Der Heiligenschein aus der Tüte — Popcorn zwischen Versprechen und Zutaten
Es beginnt mit einem Bild. Eine Tüte, matt bedruckt, Erdtöne, ein paar Körner, die in Zeitlupe aus der Packung springen. Dazu drei Worte in serifenloser Schrift: "naturally wholegrain". Wer soll da zugreifen und noch zweifeln?
In den Supermarktregalen hat sich eine neue Ware eingenistet. Sie heißt "posh popcorn" — posh, weil die Tüte mehr kostet als die Kartoffelchips daneben, und das Auge der Kundschaft das schon beim Hinzutreten registriert. Die Zielgruppe, wie der Daily Mail sie beschreibt: Schulmütter, Büroangestellte aus der Mittelschicht, Menschen, die zwischen Laptop und Yoga-Termin etwas snacken wollen, das sich nicht wie eine schlechte Entscheidung anfühlt.
Ann Garry, CEO und Direktorin für Nutrition Training an der Health Coaches Academy, hat für den Daily Mail einen Teil dieser Regale durchgesehen. Ihr Befund fällt nüchtern aus. "Popcorn hat sich einen Heiligenschein verdient", sagt sie, "und bis zu einem gewissen Punkt zu Recht." Mais sei ein Vollkorn, liefere Ballaststoffe, und aufgepoppt biete er viel Volumen für wenige Kalorien. Soweit die Mechanik, die jeder Ernährungsberater unterschreiben würde.
Dann der Haken. Sobald Öl, Zucker, Salz, Glasuren und Aromen ins Spiel kommen, kippt das Bild. Garrys Regel im Supermarkt: Mais muss klar die Hauptzutat sein, dann werden Ballaststoffe, zugesetzter Zucker, gesättigte Fette und Salz verglichen. Und die Portionsgröße.
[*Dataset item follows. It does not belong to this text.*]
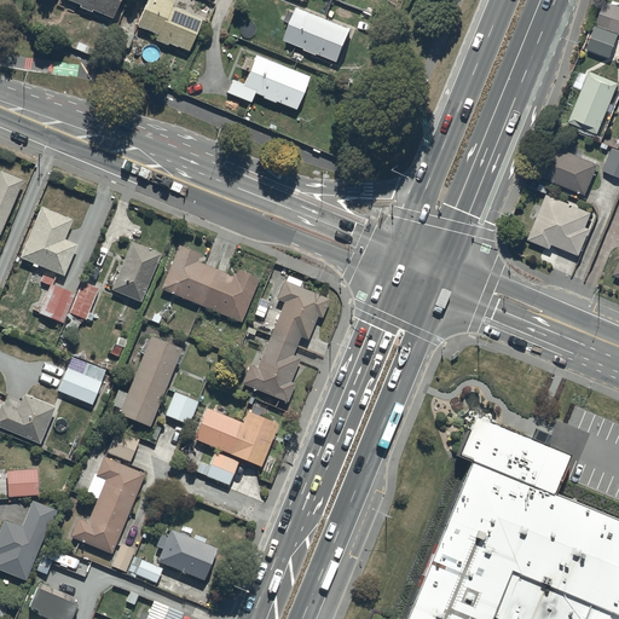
[(58,0),(59,1),(80,10),(80,11),(91,17),(92,15),(125,28),(136,0),(58,0)]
Eine Tüte, die als Sharing Bag deklariert ist, in einer Sitzung verzehrt, wird auch beim besseren Produkt zur Bilanzfrage.
Die Pointe der Auswertung: Manche gewöhnliche Kartoffelchips schneiden leichter, fettärmer und salzärmer ab als die schwersten Popcornmischungen im Regal. "Popcorn ist nicht automatisch die bessere Wahl", so Garry.
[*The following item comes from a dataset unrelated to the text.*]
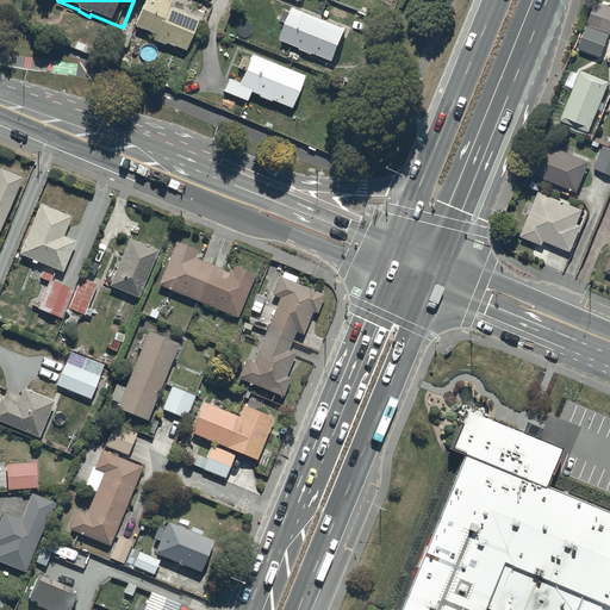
[(169,0),(145,0),(134,30),(155,39),(153,44),(165,49),(166,47),(186,55),(199,24),(169,11),(173,1),(169,0)]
Was hier passiert, ist keine neue Erfindung. Es ist eine Variation. Eine Industrie, die ihre Ware in der Sprache der Verantwortung verkauft, braucht ein Vokabular, das die Kundschaft bereits mitbringt: "gesund", "Vollkorn", "naturbelassen", "kalorienarm". Die Verpackung liefert das Versprechen. Der Inhalt liefert es oft nicht. Das Geschäft besteht in der Lücke dazwischen.
Hinzu kommt die Sortierung. Wer online nach Snacks sucht, bekommt Popcorn priorisiert. Wer in Apps stöbert, die zwischen Mittagessen und Feierabend vermitteln, sieht Popcorn ganz oben. Das ist kein Zufall. Es ist die Übersetzung derselben Vokabeln in den Code, der die Regale zusammenstellt. "Gesund" wird zum Sortierbegriff, "verantwortlich" zum Hebel, und der Hebel drückt den Daumen auf die Waage.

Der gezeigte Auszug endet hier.